This was my first Joshilyn Jackson novel, so I went into it with no preconceived notions of what to expect. Just as well, because, although I enjoyed it, and I liked the writing style, there was something just a tad flat about it. Perhaps it was that the story was too scattered. Perhaps the characters weren't as well-developed as they could have been, and I did not warm to any of them. Perhaps because the ghosts didn't have as large a part as I'd have liked (although the bit about the foot was really something). One thing, the first half dragged for me. Not sure exactly when it changed, but about halfway through it became unputdownable (my own word).

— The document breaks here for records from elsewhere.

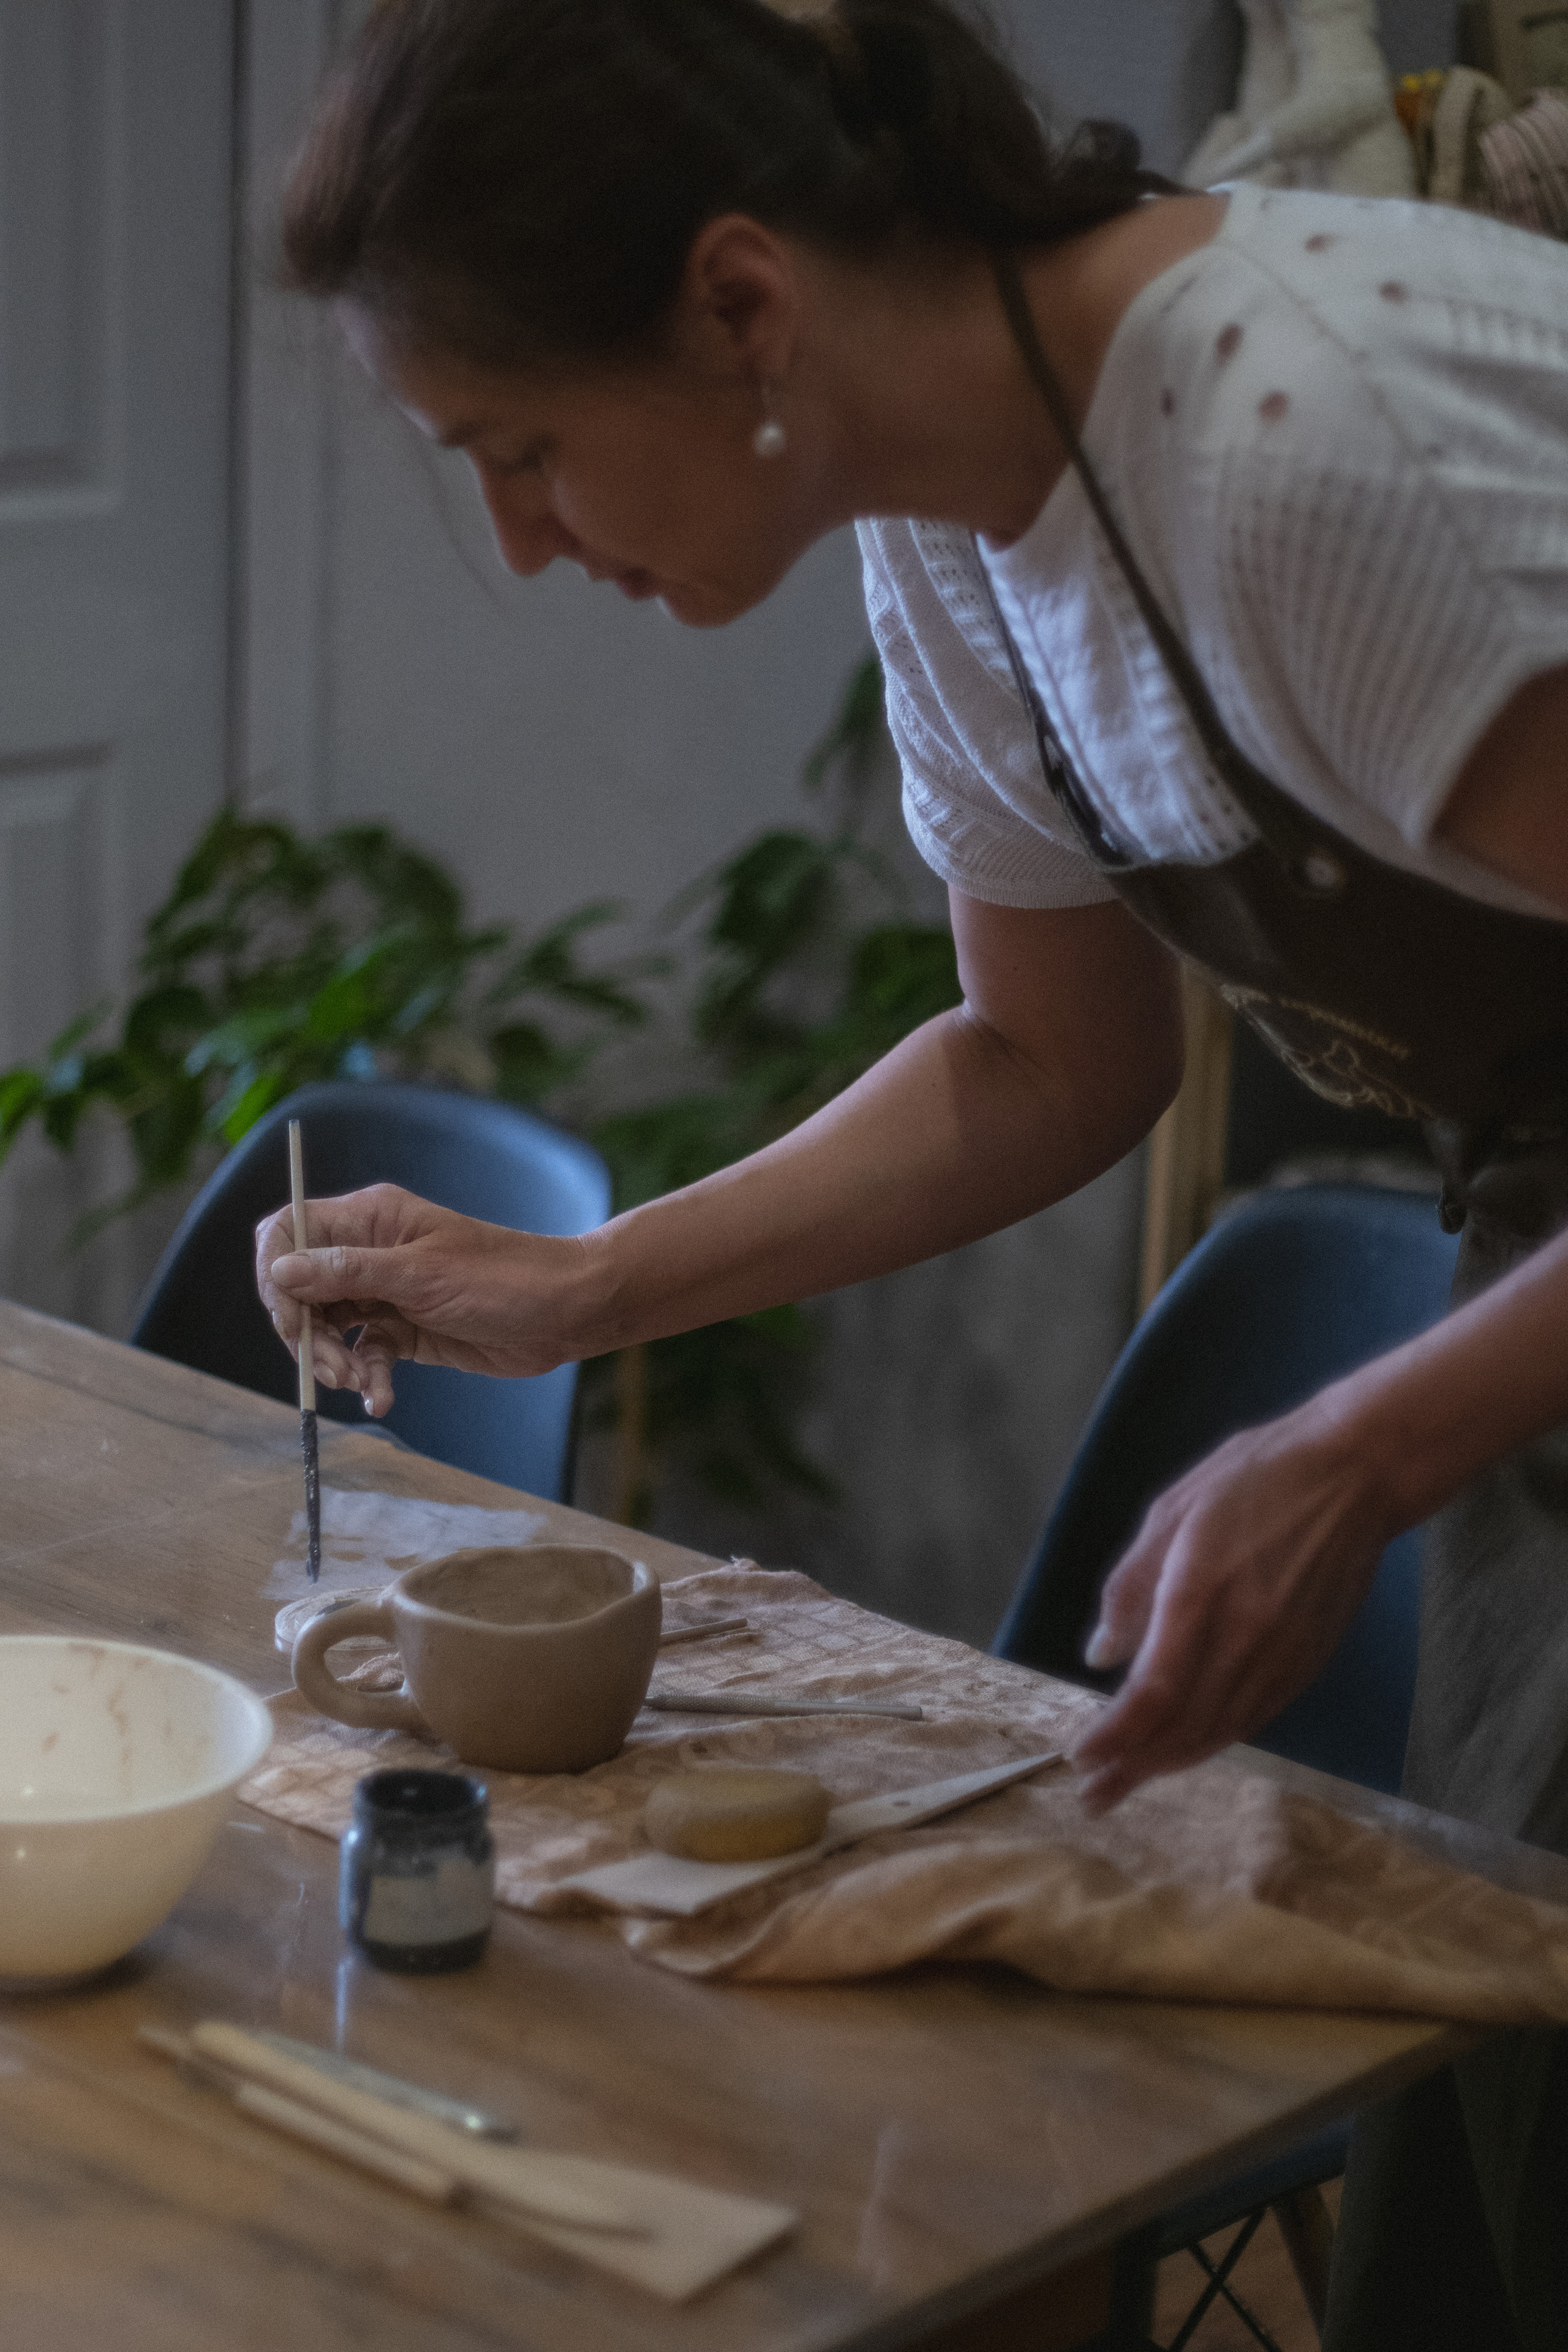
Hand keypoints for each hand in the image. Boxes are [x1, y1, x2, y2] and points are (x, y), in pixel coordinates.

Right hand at [256, 1183, 591, 1416]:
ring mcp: (386, 1292)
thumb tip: (281, 1271)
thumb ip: (348, 1273)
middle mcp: (371, 1253)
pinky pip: (365, 1353)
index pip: (289, 1231)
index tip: (287, 1318)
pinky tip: (380, 1397)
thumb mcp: (422, 1275)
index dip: (275, 1274)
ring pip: (328, 1325)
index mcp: (370, 1219)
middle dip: (304, 1331)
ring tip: (356, 1382)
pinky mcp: (405, 1330)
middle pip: (301, 1288)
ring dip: (332, 1359)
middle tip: (326, 1367)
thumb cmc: (505, 1277)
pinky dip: (367, 1376)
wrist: (566, 1312)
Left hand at [1069, 1408, 1397, 1812]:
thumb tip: (1101, 1655)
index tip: (1079, 1757)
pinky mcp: (1308, 1662)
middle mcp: (1245, 1637)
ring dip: (1171, 1763)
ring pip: (1220, 1731)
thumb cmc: (1253, 1479)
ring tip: (1128, 1780)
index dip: (1115, 1735)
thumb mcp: (1172, 1511)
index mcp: (1202, 1594)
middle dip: (1132, 1767)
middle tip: (1092, 1794)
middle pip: (1184, 1727)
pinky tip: (1186, 1748)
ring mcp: (1283, 1656)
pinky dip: (1213, 1740)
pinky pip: (1253, 1718)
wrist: (1355, 1475)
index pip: (1153, 1693)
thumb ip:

At any rate, the descriptions of the Southern way of life was wonderful, especially of the Stepford-like neighborhood where Laurel lived. I have to say, in that, I agree with Thalia that it was a creepy place. I also found the relationships intriguing. All three of the marriages ~ the mother's and her two daughters' ~ seemed to work well for each of them, yet each was trying to change the others' to conform with her own idea of what a "proper" marriage should be. (Timely, that, with the gay-marriage controversy raging hot in the U.S.) I also found the juxtaposition of material wealth with poverty, not so much in terms of economics as of the spirit, quite compelling. Though what the girl did was horrible, I felt for her, understood the terrible needs that drove her to it. I thought the mother and the girl were very much alike ~ in escaping from their origins, they were willing to do unspeakable things, and, in the end, neither really escaped.
All in all, I'm glad I read it and am looking forward to reading her other novels.